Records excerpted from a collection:

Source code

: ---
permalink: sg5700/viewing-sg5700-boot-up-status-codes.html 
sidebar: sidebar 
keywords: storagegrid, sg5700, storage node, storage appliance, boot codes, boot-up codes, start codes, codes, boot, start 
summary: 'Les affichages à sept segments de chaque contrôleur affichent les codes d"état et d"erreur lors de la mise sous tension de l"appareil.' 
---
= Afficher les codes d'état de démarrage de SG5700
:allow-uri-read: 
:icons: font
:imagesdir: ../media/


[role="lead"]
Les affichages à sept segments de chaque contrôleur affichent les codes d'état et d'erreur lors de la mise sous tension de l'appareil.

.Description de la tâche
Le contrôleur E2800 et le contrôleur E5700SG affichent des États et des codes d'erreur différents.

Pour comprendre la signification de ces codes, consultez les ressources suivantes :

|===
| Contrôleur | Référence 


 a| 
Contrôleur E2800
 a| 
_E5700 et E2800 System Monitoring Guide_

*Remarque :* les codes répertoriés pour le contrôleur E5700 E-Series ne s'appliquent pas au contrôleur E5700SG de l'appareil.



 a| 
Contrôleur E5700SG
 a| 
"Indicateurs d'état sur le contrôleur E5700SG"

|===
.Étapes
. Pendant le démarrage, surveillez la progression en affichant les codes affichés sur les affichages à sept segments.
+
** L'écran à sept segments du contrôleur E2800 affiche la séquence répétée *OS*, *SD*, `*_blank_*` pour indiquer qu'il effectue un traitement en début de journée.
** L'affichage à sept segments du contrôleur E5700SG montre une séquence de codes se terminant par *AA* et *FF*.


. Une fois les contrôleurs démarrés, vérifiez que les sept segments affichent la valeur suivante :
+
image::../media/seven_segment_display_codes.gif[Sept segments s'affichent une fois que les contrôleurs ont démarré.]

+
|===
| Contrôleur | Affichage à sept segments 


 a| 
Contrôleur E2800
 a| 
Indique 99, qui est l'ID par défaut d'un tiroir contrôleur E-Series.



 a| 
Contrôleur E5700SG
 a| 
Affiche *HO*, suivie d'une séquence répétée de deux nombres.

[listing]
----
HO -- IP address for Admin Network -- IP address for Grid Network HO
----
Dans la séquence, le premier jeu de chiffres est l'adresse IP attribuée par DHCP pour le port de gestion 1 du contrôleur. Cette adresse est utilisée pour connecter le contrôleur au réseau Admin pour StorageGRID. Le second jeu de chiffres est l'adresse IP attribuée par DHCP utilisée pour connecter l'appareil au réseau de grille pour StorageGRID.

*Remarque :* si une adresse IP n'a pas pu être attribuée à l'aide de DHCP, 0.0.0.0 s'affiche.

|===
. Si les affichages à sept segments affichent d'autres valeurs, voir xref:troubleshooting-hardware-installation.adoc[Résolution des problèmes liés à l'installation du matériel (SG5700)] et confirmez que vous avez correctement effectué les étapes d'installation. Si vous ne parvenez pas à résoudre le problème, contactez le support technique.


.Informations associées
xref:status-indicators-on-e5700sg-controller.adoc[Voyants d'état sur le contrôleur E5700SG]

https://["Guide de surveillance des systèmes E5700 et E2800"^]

> _TASK BRIEF_: Extract the first line above and each line after it up to and including the one with "keywords: storagegrid, sg5700, storage", please, exactly and with nothing else.

> _SOLUTION FOR THIS TASK_:
Source code

: ---
permalink: sg5700/viewing-sg5700-boot-up-status-codes.html 
sidebar: sidebar 
keywords: storagegrid, sg5700, storage node, storage appliance, boot codes, boot-up codes, start codes, codes, boot, start 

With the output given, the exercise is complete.